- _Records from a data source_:
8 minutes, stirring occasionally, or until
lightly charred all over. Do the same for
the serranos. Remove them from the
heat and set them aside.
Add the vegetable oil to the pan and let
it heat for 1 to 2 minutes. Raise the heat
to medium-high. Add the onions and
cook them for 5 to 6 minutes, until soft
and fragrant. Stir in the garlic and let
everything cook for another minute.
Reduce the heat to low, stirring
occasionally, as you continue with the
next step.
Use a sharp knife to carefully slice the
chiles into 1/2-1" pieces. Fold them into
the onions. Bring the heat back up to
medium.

- _Work instructions_: Transcribe the records in full, so that each line reads exactly as before.

- _Worked solution_:
8 minutes, stirring occasionally, or until
lightly charred all over. Do the same for
the serranos. Remove them from the
heat and set them aside.
Add the vegetable oil to the pan and let
it heat for 1 to 2 minutes. Raise the heat
to medium-high. Add the onions and
cook them for 5 to 6 minutes, until soft
and fragrant. Stir in the garlic and let
everything cook for another minute.
Reduce the heat to low, stirring
occasionally, as you continue with the
next step.
Use a sharp knife to carefully slice the
chiles into 1/2-1" pieces. Fold them into
the onions. Bring the heat back up to
medium.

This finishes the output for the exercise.